We discussed this before, but refresh my mind please: did we agree that
noexcept(auto) should be the default for inline functions?

If the entire body of a function is noexcept, it can't throw. If the function
is inline, then changing it so it later throws but not recompiling everything
is an ODR violation. The standard wouldn't care.

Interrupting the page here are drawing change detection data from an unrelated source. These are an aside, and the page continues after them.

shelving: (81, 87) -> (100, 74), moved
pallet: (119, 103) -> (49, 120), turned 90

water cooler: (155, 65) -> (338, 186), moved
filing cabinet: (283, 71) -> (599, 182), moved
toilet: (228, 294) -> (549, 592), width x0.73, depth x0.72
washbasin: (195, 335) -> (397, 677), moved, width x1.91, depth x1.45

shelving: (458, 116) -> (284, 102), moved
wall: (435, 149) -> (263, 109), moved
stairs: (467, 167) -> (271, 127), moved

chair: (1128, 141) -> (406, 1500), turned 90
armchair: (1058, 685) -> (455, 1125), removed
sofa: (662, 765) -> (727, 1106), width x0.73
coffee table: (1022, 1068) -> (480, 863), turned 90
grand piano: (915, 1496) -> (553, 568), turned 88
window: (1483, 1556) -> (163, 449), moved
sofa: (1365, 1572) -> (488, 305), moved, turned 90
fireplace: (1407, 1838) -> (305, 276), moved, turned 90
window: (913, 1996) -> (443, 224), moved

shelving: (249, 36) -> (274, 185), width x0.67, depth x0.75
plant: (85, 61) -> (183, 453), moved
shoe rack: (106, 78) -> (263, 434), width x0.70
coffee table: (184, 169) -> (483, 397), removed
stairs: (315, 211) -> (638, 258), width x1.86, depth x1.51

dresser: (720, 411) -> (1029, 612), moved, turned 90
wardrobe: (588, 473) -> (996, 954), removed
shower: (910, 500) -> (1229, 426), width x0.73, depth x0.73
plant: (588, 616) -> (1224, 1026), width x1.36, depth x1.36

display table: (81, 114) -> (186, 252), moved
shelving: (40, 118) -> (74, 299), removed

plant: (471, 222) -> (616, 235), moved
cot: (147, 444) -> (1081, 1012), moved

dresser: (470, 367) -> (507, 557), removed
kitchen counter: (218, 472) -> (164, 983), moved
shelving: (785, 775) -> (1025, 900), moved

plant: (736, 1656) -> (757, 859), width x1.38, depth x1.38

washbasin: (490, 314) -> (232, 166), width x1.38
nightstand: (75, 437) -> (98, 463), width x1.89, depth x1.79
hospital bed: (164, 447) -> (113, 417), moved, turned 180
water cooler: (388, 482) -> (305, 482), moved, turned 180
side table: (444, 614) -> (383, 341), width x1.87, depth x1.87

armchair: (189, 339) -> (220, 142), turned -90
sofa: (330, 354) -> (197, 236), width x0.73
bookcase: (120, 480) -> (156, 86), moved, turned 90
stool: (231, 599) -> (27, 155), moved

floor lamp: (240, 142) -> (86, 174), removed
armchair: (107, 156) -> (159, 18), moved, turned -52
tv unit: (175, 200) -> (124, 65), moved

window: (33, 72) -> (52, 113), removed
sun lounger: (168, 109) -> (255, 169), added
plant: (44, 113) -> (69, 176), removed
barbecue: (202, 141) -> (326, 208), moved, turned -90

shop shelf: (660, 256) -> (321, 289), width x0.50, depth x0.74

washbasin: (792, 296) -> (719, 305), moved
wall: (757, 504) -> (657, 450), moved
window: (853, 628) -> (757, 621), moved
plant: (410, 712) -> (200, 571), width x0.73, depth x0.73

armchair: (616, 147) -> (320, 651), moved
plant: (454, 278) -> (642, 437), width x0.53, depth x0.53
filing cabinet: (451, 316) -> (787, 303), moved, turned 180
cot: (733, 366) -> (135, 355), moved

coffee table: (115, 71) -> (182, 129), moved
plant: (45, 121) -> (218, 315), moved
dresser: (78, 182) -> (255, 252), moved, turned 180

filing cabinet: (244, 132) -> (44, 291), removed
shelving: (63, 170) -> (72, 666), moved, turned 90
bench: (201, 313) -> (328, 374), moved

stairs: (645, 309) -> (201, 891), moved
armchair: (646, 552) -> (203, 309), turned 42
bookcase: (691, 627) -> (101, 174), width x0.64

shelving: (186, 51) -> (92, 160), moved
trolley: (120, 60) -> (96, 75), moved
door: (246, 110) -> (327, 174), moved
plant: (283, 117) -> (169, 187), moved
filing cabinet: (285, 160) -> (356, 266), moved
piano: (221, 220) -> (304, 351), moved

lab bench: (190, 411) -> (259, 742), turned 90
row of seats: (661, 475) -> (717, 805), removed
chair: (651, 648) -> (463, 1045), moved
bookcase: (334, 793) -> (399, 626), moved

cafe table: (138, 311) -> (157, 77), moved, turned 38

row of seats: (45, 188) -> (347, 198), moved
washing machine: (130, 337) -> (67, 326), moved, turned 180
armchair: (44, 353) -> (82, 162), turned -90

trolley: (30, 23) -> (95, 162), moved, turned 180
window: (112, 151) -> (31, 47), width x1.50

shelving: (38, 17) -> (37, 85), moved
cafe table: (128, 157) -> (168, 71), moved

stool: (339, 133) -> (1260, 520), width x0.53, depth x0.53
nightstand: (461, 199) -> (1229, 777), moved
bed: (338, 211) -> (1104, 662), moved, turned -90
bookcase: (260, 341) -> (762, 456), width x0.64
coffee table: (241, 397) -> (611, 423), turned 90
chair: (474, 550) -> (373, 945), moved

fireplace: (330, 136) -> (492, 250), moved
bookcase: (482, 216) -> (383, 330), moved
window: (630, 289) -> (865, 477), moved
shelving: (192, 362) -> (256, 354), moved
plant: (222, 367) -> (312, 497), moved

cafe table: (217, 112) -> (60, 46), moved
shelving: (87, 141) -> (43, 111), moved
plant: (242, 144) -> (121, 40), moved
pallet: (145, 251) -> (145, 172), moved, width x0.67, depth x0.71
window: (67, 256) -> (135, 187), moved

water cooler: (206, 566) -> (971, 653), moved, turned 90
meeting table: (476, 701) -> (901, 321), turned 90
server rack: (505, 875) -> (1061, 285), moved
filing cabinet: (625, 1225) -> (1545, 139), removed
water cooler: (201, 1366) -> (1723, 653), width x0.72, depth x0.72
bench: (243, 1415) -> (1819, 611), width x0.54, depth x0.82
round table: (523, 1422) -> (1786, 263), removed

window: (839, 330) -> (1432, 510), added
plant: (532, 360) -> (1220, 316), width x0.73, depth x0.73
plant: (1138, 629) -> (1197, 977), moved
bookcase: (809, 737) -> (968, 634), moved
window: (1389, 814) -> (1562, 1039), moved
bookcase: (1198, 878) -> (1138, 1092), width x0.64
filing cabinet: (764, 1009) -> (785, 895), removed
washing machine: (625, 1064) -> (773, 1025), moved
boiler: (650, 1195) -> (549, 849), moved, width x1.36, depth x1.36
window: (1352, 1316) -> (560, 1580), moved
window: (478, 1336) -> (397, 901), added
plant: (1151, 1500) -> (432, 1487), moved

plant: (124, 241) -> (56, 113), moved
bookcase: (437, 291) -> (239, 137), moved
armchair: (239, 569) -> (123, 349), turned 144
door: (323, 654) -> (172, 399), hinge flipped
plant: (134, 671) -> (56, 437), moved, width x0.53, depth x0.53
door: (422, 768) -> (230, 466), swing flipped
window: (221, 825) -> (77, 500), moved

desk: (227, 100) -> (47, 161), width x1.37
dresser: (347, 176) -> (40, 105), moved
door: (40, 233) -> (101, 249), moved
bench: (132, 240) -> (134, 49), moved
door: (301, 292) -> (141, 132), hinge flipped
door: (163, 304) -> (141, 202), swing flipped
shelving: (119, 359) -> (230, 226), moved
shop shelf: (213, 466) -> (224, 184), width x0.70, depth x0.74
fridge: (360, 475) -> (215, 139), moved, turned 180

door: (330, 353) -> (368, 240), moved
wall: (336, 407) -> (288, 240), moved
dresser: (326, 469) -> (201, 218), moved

For ABI binary compatibility, the only case that would be problematic is when:
a) the function was inline and thus implicitly noexcept
b) the function was called but not inlined
c) the out-of-line copy is subject to merging across multiple libraries
d) the function was de-inlined and made to throw
e) the dynamic linker chose to call the copy that throws

I find that to be very unlikely to happen, for the following reasons:
1) inline functions get often inlined
2) a good portion of C++ libraries don't try to keep binary compatibility
(boost doesn't even try, for example)
3) of those that do, deinlining is a very uncommon thing to do
4) of those that do keep binary compatibility, a good chunk follow Qt's
paradigm and don't use exceptions
5) on modern operating systems with modern C++ shared libraries that try to
keep binary compatibility, out-of-line copy of inline functions are not
merged across shared library boundaries (-fvisibility-inlines-hidden; for
MSVC, this applies too, except for debug-mode calls to inline member
functions in classes that are __declspec(dllexport)).